What to do — Check every line below for the word "lines" and copy each one that has it.

Records supplied —
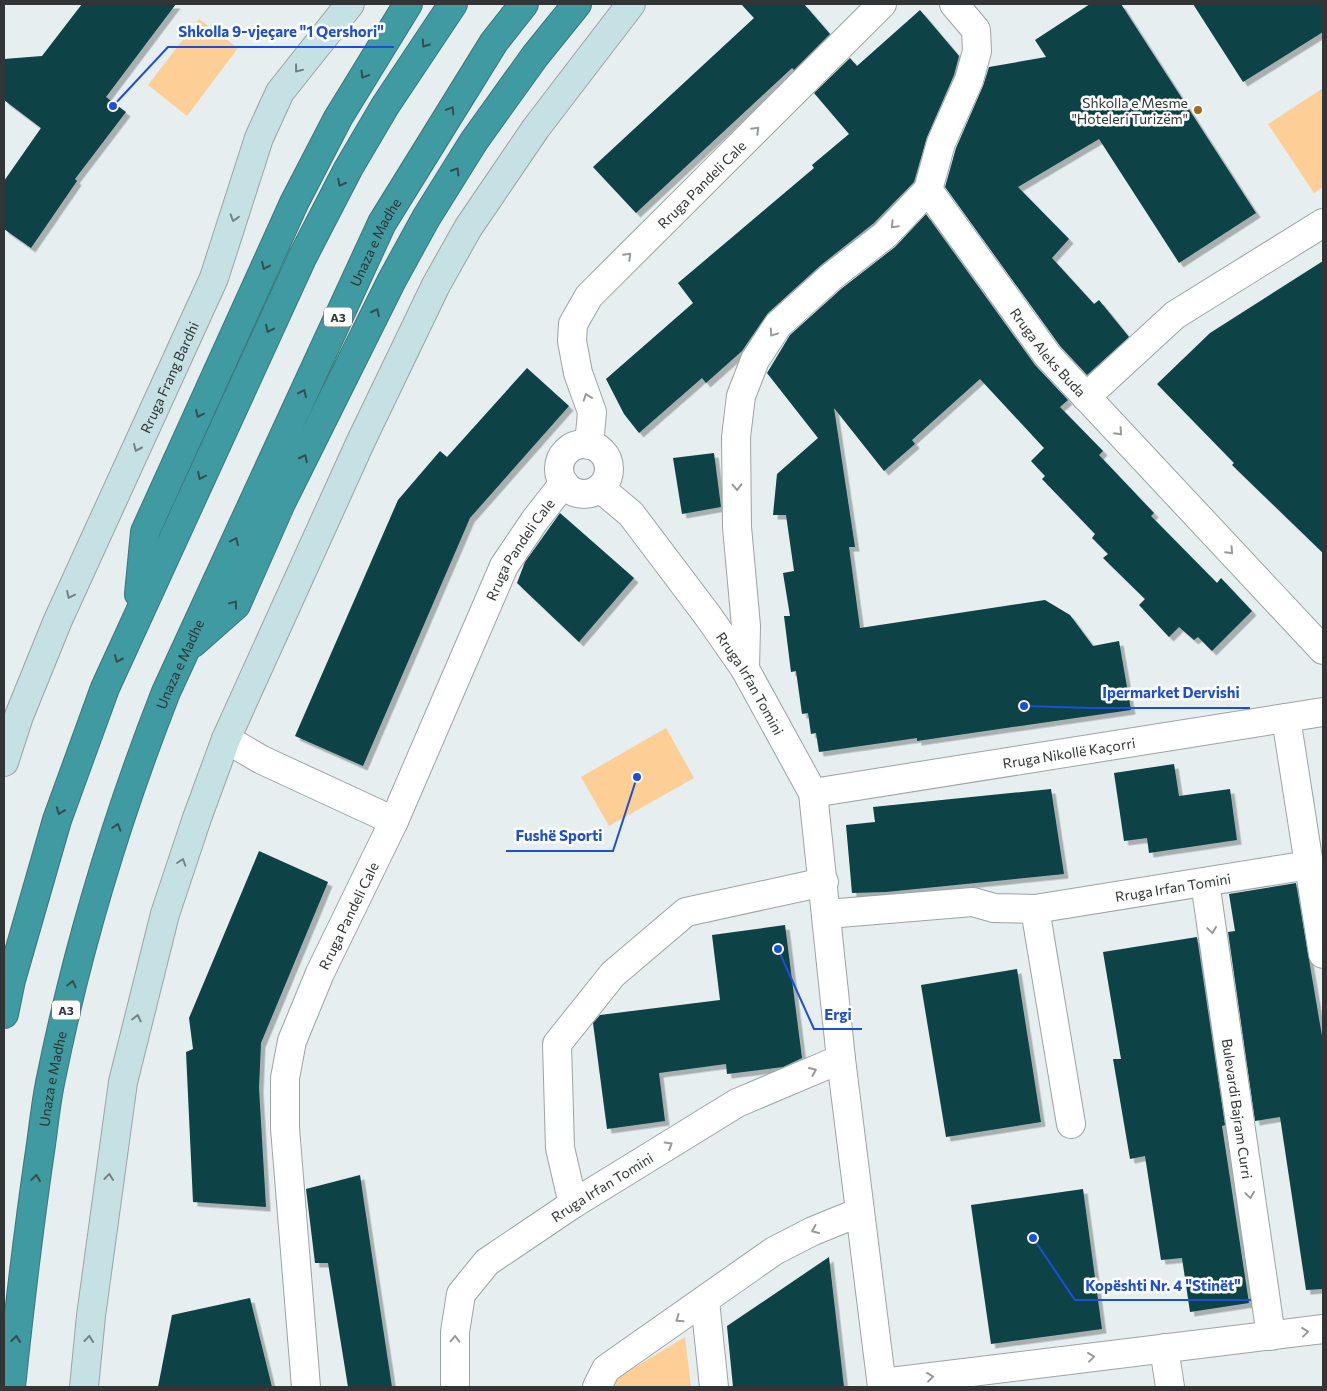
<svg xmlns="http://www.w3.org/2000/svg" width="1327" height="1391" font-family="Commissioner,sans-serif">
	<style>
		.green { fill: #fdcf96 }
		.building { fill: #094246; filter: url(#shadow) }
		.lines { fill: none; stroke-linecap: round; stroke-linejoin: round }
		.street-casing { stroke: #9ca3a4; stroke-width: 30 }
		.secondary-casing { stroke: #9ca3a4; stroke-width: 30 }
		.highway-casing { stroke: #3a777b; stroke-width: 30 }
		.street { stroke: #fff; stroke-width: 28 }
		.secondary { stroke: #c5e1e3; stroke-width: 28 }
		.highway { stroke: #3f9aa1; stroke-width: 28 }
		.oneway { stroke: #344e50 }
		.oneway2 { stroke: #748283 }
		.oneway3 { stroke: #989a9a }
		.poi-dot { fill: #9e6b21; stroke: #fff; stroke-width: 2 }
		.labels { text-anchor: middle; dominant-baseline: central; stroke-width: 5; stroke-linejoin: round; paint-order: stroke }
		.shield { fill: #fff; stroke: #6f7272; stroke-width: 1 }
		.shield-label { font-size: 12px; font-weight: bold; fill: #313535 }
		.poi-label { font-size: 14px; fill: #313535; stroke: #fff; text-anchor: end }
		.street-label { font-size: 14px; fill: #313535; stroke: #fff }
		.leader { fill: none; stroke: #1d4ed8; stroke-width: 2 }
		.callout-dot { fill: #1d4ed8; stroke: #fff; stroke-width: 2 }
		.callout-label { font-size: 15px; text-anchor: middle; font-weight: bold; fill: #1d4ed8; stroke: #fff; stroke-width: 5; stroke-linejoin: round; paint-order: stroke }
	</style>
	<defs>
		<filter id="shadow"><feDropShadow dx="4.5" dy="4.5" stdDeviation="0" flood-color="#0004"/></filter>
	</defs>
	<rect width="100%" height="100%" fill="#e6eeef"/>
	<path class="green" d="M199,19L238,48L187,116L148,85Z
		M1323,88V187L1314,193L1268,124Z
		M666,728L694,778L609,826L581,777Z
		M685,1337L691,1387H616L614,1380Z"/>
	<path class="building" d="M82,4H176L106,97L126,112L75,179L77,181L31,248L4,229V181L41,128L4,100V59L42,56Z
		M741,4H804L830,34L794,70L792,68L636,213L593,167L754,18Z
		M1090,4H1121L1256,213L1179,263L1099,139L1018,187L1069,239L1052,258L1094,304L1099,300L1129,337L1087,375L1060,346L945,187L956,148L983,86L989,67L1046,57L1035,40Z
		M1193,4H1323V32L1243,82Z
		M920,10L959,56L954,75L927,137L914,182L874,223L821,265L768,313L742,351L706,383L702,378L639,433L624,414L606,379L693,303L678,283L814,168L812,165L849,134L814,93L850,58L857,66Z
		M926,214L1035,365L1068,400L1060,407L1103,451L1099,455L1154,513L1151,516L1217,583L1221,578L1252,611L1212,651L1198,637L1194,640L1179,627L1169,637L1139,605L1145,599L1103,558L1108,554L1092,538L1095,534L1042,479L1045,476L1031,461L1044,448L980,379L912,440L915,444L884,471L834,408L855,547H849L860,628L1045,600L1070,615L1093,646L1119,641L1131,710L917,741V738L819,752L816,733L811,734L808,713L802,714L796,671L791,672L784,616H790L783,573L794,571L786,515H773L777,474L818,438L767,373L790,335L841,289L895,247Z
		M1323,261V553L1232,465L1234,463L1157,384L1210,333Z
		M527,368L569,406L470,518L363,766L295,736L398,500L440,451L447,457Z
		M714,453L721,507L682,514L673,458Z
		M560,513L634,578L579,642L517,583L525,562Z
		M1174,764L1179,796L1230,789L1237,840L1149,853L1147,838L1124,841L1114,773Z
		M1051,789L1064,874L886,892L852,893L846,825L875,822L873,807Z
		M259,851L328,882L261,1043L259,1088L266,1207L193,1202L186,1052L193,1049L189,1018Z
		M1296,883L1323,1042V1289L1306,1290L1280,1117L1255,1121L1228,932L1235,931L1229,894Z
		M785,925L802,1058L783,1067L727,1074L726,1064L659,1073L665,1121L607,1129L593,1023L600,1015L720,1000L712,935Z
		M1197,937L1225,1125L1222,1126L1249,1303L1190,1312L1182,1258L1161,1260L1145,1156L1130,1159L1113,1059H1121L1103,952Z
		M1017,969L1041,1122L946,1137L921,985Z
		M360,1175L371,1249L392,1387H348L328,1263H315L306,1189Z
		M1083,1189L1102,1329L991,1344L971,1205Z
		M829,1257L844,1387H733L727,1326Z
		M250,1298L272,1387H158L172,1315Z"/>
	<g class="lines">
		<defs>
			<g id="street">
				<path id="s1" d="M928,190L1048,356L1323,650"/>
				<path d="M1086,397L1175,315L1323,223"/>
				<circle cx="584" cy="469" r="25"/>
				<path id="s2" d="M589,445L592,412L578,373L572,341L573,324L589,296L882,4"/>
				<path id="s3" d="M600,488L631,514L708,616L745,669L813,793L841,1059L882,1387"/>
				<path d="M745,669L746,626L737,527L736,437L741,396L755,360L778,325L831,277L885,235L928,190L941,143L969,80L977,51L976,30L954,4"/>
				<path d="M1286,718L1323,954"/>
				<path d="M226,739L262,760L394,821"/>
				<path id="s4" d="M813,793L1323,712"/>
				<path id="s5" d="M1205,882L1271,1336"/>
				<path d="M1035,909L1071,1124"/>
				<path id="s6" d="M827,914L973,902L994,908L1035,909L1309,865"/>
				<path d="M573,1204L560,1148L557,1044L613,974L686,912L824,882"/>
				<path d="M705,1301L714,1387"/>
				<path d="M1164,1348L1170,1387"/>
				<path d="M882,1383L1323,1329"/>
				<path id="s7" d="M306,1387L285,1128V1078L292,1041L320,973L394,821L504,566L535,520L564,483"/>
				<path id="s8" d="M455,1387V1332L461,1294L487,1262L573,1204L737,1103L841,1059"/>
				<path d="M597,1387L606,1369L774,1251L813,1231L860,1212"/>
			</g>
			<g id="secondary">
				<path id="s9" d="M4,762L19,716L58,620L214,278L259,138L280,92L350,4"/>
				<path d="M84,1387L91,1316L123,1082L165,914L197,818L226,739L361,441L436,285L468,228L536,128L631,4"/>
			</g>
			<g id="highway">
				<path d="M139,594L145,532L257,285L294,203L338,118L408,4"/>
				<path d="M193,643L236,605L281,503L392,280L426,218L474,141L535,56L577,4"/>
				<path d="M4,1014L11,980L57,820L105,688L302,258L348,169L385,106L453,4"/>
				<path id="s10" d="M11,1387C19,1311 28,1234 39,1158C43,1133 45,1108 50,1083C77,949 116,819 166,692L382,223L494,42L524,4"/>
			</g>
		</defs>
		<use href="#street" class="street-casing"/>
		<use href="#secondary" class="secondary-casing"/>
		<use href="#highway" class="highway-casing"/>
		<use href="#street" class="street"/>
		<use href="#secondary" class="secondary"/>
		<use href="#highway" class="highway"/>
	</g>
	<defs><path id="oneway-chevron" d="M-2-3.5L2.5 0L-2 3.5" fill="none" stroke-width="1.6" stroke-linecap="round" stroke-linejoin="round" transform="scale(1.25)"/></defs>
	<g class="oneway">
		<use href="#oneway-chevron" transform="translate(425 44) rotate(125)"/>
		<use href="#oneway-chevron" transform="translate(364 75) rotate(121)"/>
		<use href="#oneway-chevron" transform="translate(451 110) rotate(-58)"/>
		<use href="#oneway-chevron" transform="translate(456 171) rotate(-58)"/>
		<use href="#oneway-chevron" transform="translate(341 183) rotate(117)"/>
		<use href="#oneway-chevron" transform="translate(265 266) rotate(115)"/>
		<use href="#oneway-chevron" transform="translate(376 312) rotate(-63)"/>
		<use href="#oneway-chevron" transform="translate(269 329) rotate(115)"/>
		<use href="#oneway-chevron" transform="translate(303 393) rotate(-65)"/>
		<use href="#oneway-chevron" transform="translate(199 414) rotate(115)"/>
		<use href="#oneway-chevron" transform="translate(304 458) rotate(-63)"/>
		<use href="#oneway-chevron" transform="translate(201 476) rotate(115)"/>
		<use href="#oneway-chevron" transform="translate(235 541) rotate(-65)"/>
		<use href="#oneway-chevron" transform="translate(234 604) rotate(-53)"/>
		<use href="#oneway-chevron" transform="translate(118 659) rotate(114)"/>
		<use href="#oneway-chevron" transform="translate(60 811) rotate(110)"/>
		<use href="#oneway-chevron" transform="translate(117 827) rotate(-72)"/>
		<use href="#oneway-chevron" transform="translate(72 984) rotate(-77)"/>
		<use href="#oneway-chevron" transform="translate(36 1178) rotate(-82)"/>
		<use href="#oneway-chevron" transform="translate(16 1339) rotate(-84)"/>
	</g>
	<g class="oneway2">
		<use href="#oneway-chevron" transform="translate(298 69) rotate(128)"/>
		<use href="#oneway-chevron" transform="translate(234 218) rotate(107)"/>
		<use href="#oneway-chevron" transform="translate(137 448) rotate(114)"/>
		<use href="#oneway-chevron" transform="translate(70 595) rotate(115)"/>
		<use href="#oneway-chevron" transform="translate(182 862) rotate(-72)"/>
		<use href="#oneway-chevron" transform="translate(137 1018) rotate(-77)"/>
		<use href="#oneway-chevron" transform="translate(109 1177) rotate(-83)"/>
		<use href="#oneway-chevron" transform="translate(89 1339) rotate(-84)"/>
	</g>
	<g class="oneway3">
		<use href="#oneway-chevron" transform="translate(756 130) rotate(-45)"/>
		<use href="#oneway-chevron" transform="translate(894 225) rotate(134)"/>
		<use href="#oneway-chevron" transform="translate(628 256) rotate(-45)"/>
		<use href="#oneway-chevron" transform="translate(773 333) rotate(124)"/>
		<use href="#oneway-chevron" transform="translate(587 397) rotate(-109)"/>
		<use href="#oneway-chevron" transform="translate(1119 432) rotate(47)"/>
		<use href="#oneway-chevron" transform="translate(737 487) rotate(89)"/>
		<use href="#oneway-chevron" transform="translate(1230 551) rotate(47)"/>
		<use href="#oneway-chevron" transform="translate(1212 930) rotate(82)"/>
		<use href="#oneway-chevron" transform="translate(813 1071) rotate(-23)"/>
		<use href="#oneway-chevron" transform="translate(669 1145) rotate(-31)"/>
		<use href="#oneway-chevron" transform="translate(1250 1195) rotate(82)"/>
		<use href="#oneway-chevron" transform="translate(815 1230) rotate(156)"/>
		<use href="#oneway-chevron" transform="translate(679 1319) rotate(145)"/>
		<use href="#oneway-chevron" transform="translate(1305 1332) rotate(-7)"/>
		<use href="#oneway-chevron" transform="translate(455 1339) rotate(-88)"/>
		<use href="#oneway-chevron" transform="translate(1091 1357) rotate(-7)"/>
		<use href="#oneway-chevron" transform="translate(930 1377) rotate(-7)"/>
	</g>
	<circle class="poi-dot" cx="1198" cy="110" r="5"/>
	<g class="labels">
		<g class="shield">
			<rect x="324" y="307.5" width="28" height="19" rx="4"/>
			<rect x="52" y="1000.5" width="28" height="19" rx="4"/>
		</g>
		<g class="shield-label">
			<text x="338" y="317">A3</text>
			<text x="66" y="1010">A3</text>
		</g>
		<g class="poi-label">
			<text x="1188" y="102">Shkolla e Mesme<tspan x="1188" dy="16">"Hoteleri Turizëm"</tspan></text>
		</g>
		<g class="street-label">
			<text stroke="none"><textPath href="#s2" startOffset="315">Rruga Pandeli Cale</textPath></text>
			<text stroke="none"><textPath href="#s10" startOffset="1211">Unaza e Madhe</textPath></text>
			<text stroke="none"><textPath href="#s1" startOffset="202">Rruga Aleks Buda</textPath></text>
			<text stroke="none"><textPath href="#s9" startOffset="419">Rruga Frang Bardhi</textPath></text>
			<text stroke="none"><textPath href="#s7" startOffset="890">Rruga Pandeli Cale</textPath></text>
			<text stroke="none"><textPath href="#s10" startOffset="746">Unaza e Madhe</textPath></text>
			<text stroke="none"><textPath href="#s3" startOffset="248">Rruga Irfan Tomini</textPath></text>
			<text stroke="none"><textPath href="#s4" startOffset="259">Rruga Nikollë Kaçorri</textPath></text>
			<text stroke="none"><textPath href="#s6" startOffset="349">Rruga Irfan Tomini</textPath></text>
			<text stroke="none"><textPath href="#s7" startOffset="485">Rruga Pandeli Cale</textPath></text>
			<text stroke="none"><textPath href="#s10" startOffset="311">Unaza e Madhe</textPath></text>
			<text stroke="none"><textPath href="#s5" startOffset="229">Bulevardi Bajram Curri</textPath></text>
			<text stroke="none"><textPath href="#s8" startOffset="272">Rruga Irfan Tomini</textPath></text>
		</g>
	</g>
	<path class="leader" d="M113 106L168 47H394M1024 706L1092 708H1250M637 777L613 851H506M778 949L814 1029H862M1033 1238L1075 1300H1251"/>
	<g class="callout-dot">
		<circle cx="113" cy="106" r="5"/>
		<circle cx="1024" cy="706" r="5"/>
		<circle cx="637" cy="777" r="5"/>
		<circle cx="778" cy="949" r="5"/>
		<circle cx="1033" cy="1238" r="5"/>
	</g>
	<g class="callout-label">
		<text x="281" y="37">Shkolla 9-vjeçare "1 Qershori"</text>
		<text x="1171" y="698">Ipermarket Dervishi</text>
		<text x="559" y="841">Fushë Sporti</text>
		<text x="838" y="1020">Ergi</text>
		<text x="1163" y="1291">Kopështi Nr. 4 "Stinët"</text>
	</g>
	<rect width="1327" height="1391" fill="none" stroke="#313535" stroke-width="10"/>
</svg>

Exercise response —
		.lines { fill: none; stroke-linecap: round; stroke-linejoin: round }
	<g class="lines">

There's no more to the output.